§ **TASK GOAL**
All lines from the one containing "left eye: (281, 114)" down to the one containing "right hip: (76, 309)", both ends included, are to be given again exactly; omit the rest of the listing below.

§ **DATA EXCERPTS**
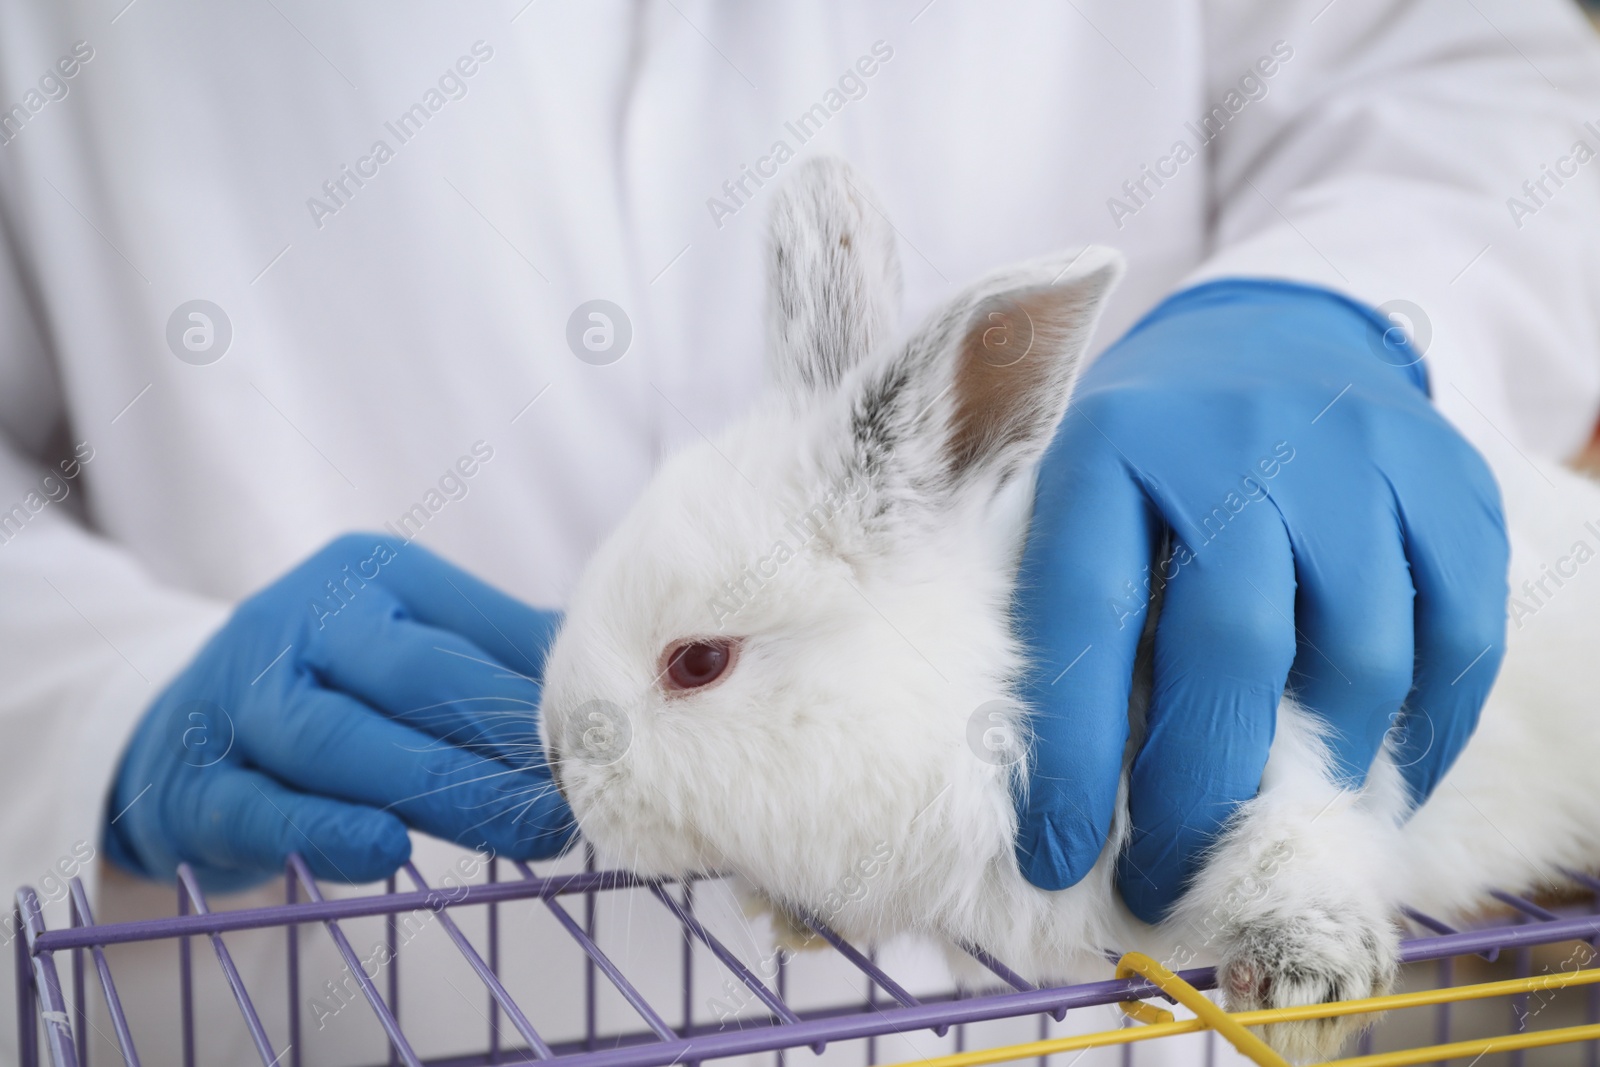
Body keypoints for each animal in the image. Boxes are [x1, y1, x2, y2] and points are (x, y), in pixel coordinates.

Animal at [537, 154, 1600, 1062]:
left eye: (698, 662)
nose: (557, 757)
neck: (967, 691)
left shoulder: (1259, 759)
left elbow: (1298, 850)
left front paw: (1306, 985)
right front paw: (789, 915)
==
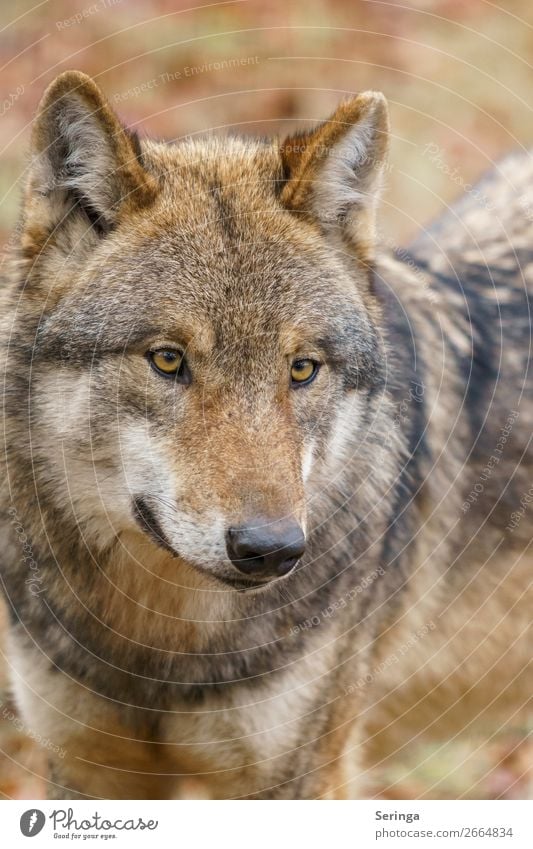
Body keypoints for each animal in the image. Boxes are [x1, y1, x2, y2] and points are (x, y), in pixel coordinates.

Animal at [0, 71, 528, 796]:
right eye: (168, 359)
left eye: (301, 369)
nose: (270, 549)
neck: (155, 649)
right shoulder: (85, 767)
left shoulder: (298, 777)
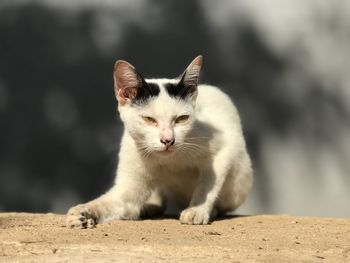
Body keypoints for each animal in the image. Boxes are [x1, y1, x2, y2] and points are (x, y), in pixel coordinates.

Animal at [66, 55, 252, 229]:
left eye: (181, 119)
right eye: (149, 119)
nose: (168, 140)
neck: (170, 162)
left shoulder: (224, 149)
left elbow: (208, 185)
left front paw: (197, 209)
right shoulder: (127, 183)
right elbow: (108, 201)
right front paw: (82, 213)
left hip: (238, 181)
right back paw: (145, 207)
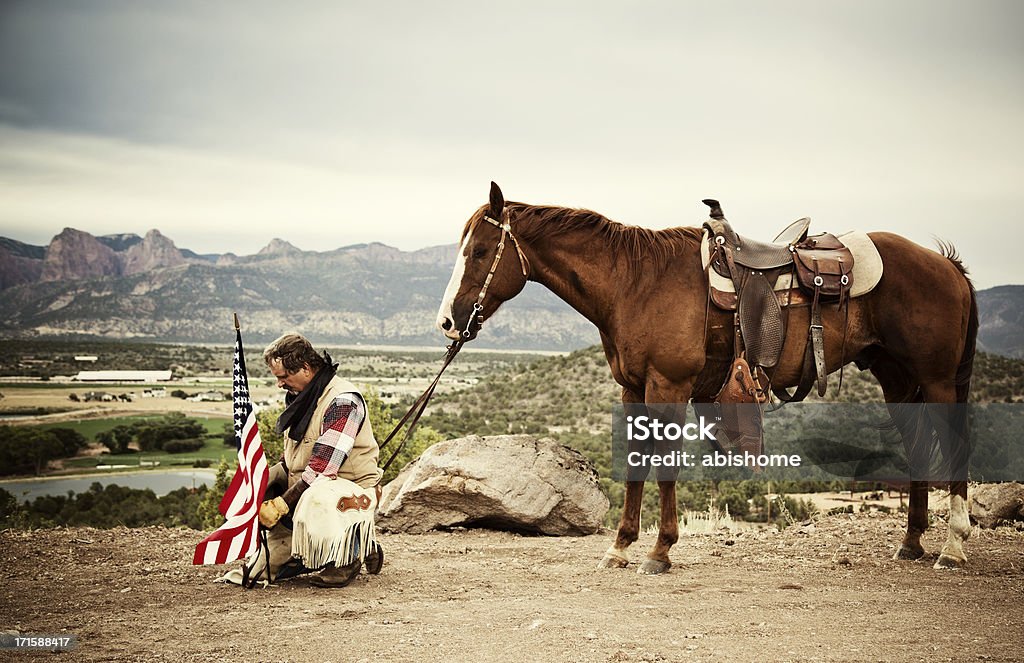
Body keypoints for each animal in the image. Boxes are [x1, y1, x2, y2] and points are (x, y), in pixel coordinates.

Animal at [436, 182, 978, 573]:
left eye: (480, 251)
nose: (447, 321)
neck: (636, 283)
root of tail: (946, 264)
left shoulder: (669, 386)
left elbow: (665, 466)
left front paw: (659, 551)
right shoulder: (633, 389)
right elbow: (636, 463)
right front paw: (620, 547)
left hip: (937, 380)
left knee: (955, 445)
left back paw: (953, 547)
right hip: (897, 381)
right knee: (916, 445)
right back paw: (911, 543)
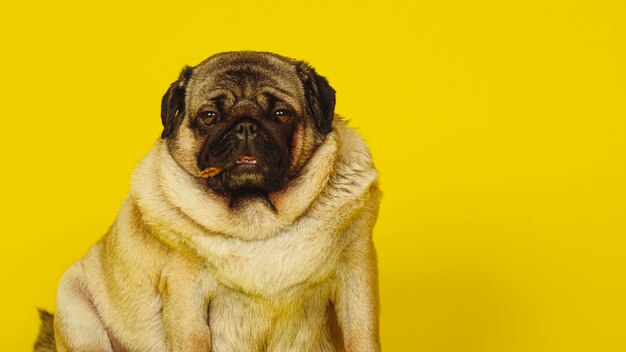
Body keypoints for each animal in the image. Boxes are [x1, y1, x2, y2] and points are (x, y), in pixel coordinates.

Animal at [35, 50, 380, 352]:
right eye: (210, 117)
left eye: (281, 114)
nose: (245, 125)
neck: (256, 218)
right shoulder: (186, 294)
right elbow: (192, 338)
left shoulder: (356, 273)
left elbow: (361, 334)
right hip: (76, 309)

§ **TASK SOLUTION**
left eye: (281, 114)
nose: (245, 125)
neck: (256, 218)
right shoulder: (186, 294)
right elbow: (192, 338)
left shoulder: (356, 273)
left elbow: (361, 334)
right hip: (76, 309)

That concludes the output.